We have family in three mainland European Countries and they are telling us pretty much the same.
The grass is greener stuff about the EU appears to be rubbish.
I do think sometimes though, it depends on circumstances.
I always thought it was a good thing to do, what they used to always do in that come to Australia programme. Forget what it was called.
They used to have one side of the paper for a complete list of expenses and income in the Uk.
And compare it with what the income would be like in Australia with that particular job, and just as importantly, what your personal family expenses would be. Which obviously varied family to family.
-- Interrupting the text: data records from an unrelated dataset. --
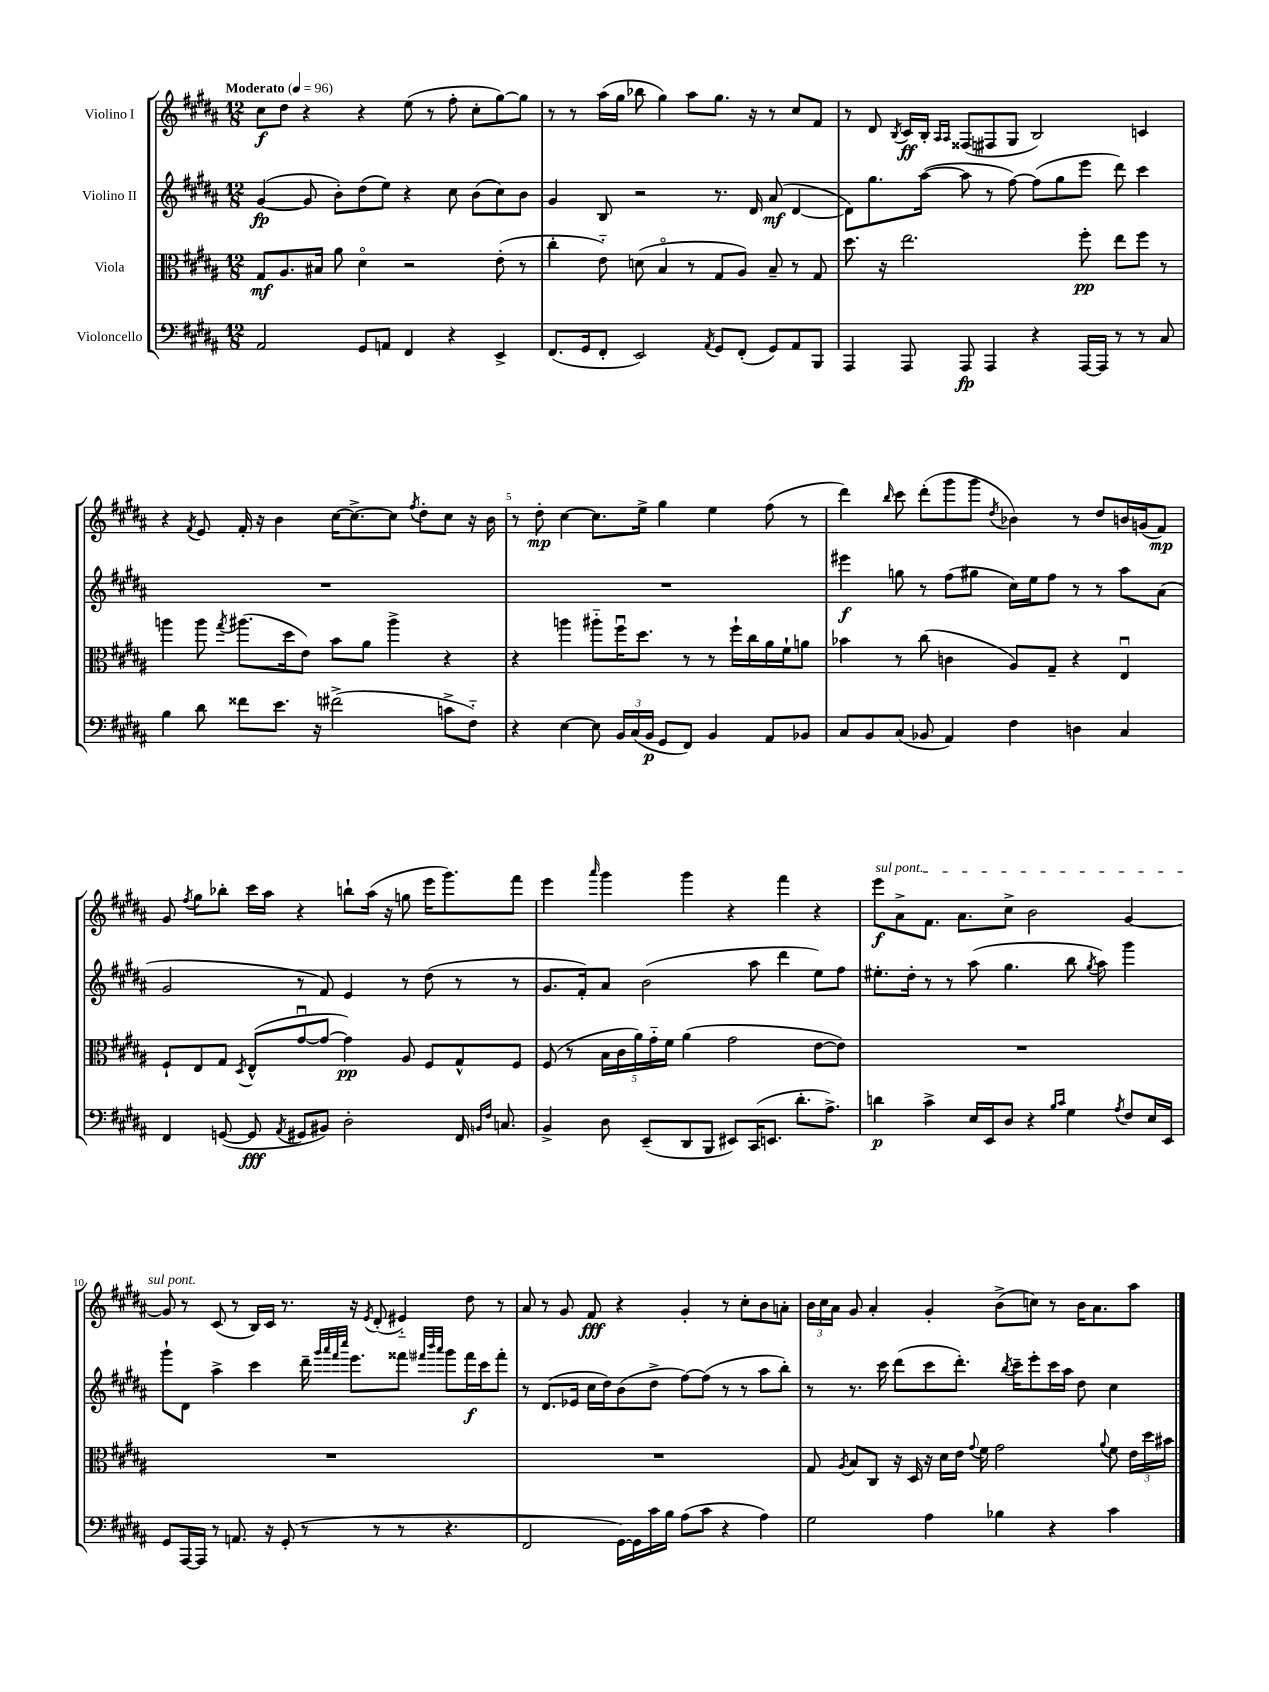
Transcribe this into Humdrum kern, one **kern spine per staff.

**kern	**kern	**kern	**kern
*staff4	*staff3	*staff2	*staff1
*clefF4	*clefC3	*clefG2	*clefG2
*k[f#c#g#d#a#]	*k[f#c#g#d#a#]	*k[f#c#g#d#a#]	*k[f#c#g#d#a#]
*M12/8	*M12/8	*M12/8	*M12/8
*MM96	*MM96	*MM96	*MM96
2AA#	8G#	([4g#	8cc#
.	8.A#	.	8dd#
.	.	8g#]	4r
.	16B#	.	.
.	8a#	8b')	.
8GG#	4d#o	(8dd#	4r
8AA	.	8ee)	.
4FF#	2r	4r	(8ee
.	.	.	8r
4r	.	8cc#	8ff#'
.	.	(8b	8cc#'
4EE^	(8e'	8cc#)	[8gg#)
.	8r	8b	8gg#]
=	=	=	=
(8.FF#	4cc#'	4g#	8r
.	.	.	8r
16GG#	.	.	.
8FF#'	8e'~)	8B	(16aa#
.	.	.	16gg#
2EE)	(8d	2r	8bb-
.	4Bo	.	4gg#)
.	8r	.	8aa#
8qAA#	.	.	.
8GG#	8G#	8.r	8.gg#
(8FF#'	8A#)	.	.
.	.	16d#	16r
8GG#)	8B~	(8a#	8r
8AA#	8r	[4d#	8cc#
8BBB	8G#	.	8f#
=	=	=	=
4AAA#	8.dd#	8d#])	8r
.	.	8.gg#	8d#
.	16r	.	.
.	.	.	8qB
8AAA#	2.ee	.	16c#
.	.	([16aa#	16B'
.	.	.	16qqA#
.	.	.	16qqA#
8AAA#	.	8aa#]	(8F##
4AAA#	.	8r	8F#
.	.	[8ff#)	8G#
4r	.	(8ff#]	2B)
.	.	8gg#	.
[16AAA#	8ff#'	8eee	.
16AAA#]	.	.	.
8r	8ee	8ddd#)	.
8r	8ff#	4ccc#	4c
8C#	8r	.	.
=	=	=	=
4B	4aa	1.r	4r
.	.	.	8qf#
8d#	8aa	.	8e
.	8qgg#	.	.
8f##	(8.aa#	.	16f#'
.	.	.	16r
8.e	.	.	4b
.	16dd#	.	.
.	8e)	.	.
16r	.	.	.
(2f#^	8b	.	[16cc#
.	.	.	8.cc#^_
.	8a#	.	.
.	4aa#^	.	8cc#]
.	.	.	8qff#
.	.	.	8dd#'
8c^	4r	.	8cc#
8F#'~)	.	.	16r
.	.	.	16b
=	=	=	=
4r	4r	1.r	8r
.	.	.	8dd#'
[4E	4aa	.	[4cc#
8E]	8aa#'~	.	8.cc#]
24BB	16ff#u	.	.
(24C#	.	.	.
.	8.dd#	.	16ee^
24BB	.	.	.
8GG#	.	.	4gg#
8FF#)	8r	.	.
4BB	8r	.	4ee
.	16ff#`	.	.
.	16cc#	.	.
8AA#	16a#	.	(8ff#
.	16f#`	.	.
8BB-	8a	.	8r
=	=	=	=
8C#	4b-	4eee#	4ddd#)
8BB	.	.	.
.	.	.	16qqbb
(8C#	8r	8gg	8ccc#
8BB-	(8cc#	8r	(8ddd#'
4AA#)	4c	(8ff#	8ggg#
.	.	8gg#	8ggg#
.	.	.	8qdd#
4F#	8A#)	16cc#)	4b-)
.	.	16ee	.
.	8G#~	8ff#	.
4D	4r	8r	8r
.	.	8r	8dd#
4C#	4Eu	8aa#	16b
.	.	.	(16g
.	.	(8a#	8f#)
=	=	=	=
4FF#	8F#`	2g#	8g#
.	.	.	8qff#
.	8E	.	8gg#
([8GG	8G#	.	8bb-'
.	8qD#	.	.
8GG]	(8E^^	.	16ccc#
.	.	.	16aa#
8qAA#	.	.	.
8GG#	[8g#u	8r	4r
8BB#)	8g#_	8f#)	.
2D#'	4g#])	4e	8bb`
.	.	.	(16aa#
.	.	.	16r
.	8A#	8r	8gg
.	8F#	(8dd#	16eee
.	.	.	8.ggg#)
16FF#	8G#^^	8r	.
16qqBB	.	.	.
16qqF#	.	.	.
8.C	.	.	.
.	8F#	8r	8fff#
=	=	=	=
4BB^	(8F#	8.g#	4eee
.	8r	.	.
.	.	16f#')	.
.	.	.	16qqaaa#
8D#	20B	8a#	4ggg#
.	20c#	.	.
.	20a#)	.	.
(8EE~	.	(2b	.
.	20g#'~	.	.
.	20f#	.	.
8DD#	(4a#	.	4ggg#
8BBB	.	.	.
8EE#)	2g#	.	4r
(16CC#	.	8aa#	.
8.EE	.	.	.
.	.	4ddd#	4fff#
8.d#'	.	.	.
.	[8e	8ee)	4r
8.A#^)	.	.	.
.	8e])	8ff#	.
=	=	=	=
4d	1.r	8.ee#'	8eee
.	.	.	8a#^
.	.	16dd#'	.
4c#^	.	8r	8.f#
.	.	8r	.
.	.	.	8.a#
16E	.	(8aa#	.
16EE	.	.	.
8D#	.	4.gg#	8cc#^
4r	.	.	2b
16qqB	.	.	.
16qqc#	.	.	.
4G#	.	8bb	.
.	.	8qgg#	.
.	.	8aa#)	.
8qA#	.	.	.
8F#	.	4ggg#	[4g#
16E	.	.	.
16EE	.	.	.
=	=	=	=
8GG#	1.r	8ggg#`	8g#]
[16AAA#	.	8d#	8r
16AAA#]	.	.	.
8r	.	4aa#^	(8c#
8.AA	.	.	8r
.	.	4ccc#	16B)
16r	.	.	16c#
(8GG#'	.	.	8.r
8r	.	16ddd#~	.
.	.	32qqggg#	.
.	.	32qqaaa#	.
.	.	32qqfff#	.
.	.	32qqcccc#	.
.	.	8.eee	16r
.	.	.	8qe
8r	.	.	(8d#'
8r	.	8fff##	4e#'~)
.	.	32qqfff#	.
.	.	32qqbbb	.
.	.	32qqaaa#	.
4.r	.	8ggg#	.
.	.	16fff#	8dd#
.	.	16ccc#	.
.	.	8fff#'	8r
=	=	=	=
2FF#	1.r	8r	8a#
.	.	(8.d#	8r
.	.	.	8g#
.	.	16e-	.
.	.	16cc#	8f#
.	.	16dd#)	.
[16GG#)	.	(8b	4r
16GG#]	.	.	.
16c#	.	8dd#^	.
16B	.	.	.
(8A#	.	[8ff#)	4g#'
8c#	.	(8ff#]	.
4r	.	8r	8r
.	.	8r	8cc#'
4A#)	.	8aa#	8b
.	.	8bb')	8a'
=	=	=	=
2G#	8G#	8r	24b
.	.	.	24cc#
.	.	.	24a#
.	8qA#	.	.
.	8B	8.r	8g#
.	8C#	.	4a#'
.	.	16ccc#	.
.	16r	(8ddd#	.
.	16D#	.	.
4A#	16r	8ccc#	4g#'
.	16d#	.	.
.	16e	8.ddd#')	.
.	8qqg#	.	.
.	16f#	.	.
4B-	2g#	.	(8b^
.	.	8qbb	.
.	.	16ccc#~	.
.	.	8eee'	8cc)
4r	.	16ccc#	8r
.	.	16aa#	.
.	.	8dd#	16b
.	.	.	8.a#
.	8qqa#	.	.
4c#	8f#	4cc#	.
.	24e	.	8aa#
.	24dd#	.	.
.	24b#	.	.
==	==	==	==
*-	*-	*-	*-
People are not always comparing like with like.
Germanshepherdsmum
Why does anyone need to escape from the UK? The grass on the other side of the channel is not as green as you would have us believe. And increased mortgage rates, fuel and (most) food prices and the problems with the NHS are nothing to do with Brexit. Why must you continue complaining about this country and blaming all its woes on Brexit? You seem obsessed with it.
This.
Germanshepherdsmum
Why does anyone need to escape from the UK? The grass on the other side of the channel is not as green as you would have us believe. And increased mortgage rates, fuel and (most) food prices and the problems with the NHS are nothing to do with Brexit. Why must you continue complaining about this country and blaming all its woes on Brexit? You seem obsessed with it.
Indeed.
Only months after quitting the EU, we were thrown into the chaos of Covid-19. This plandemic wasn't caused by Brexit. Although, it is a very convenient excuse for remoaners to keep moaning. It's a bit like the gas shortages 'because of the war in Ukraine' when we only get let than 4% of our gas from Russia, but hey, why waste a good excuse!
Norah
Fleurpepper
Same here Mamie- very concerned about mortgage rates, energy prices, the demise of the NHS and inflation, on food, medicines and everything else, for our ACs, but more importanly, on our grandchildren, who will be paying the hightest price for Brexit in years to come.
Fortunately, ours have access to other passports, and will always have two escape routes. Most will not.What have now reasonable mortgage rates to do with Brexit?
Or energy cost? Or NHS?
It's all linked, believe it or not.
If we buy energy (or food, medicines, chemicals, parts, etc, etc, etc) from abroad, in Sterling, then the low value of Sterling makes everything more expensive. And inflation is happening all over, but in the UK is even higher due to Brexit, and low Sterling values. It is not that complicated to understand.
Obsessed with Brexit? Oh yes, I am- and I can assure you I am not the only one, and for very good (bad) reasons, as it is affecting us all, our ACs, and grandchildren who will pay a very heavy price. Yawning, Aveline, will not change that.